**TASK STATEMENT:** Leaving out the pictures, retype the lines from the beginning of the listing through the line containing "It is hard not".

--------------------------------

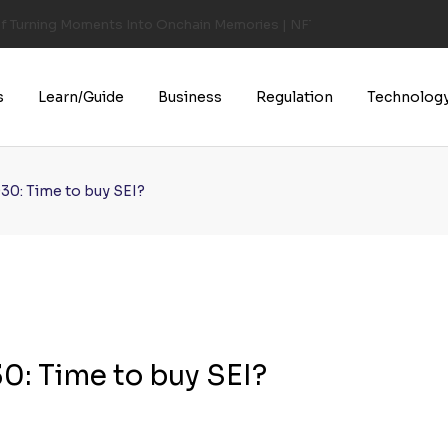
of Turning Moments Into Onchain Memories | NFT CULTURE | NFT New
s
Learn/Guide
Business
Regulation
Technolog
30: Time to buy SEI?
0: Time to buy SEI?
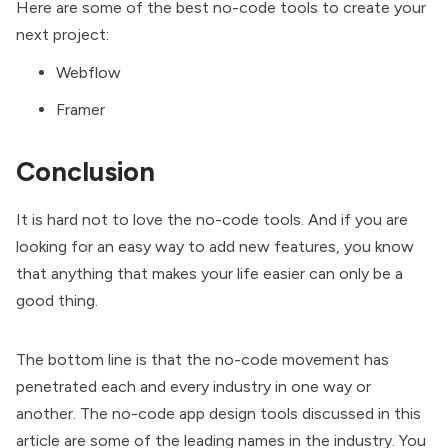
Here are some of the best no-code tools to create your
next project:
Webflow
Framer
Conclusion
It is hard not to love the no-code tools. And if you are
looking for an easy way to add new features, you know
that anything that makes your life easier can only be a
good thing.
The bottom line is that the no-code movement has
penetrated each and every industry in one way or
another. The no-code app design tools discussed in this
article are some of the leading names in the industry. You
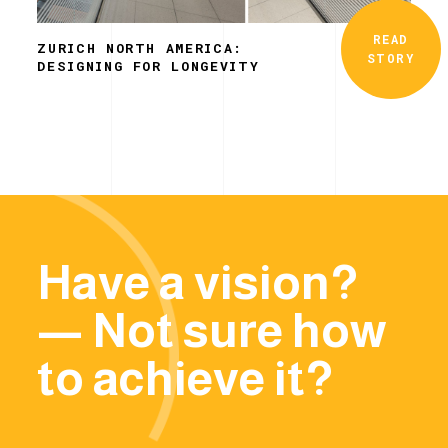
READ
ZURICH NORTH AMERICA:
STORY
DESIGNING FOR LONGEVITY
Have a vision?
— Not sure how
to achieve it?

--------------------------------

**WRITTEN SOLUTION:**
of Turning Moments Into Onchain Memories | NFT CULTURE | NFT New
s
Learn/Guide
Business
Regulation
Technolog
30: Time to buy SEI?
0: Time to buy SEI?
Here are some of the best no-code tools to create your
next project:
Webflow
Framer
Conclusion
It is hard not to love the no-code tools. And if you are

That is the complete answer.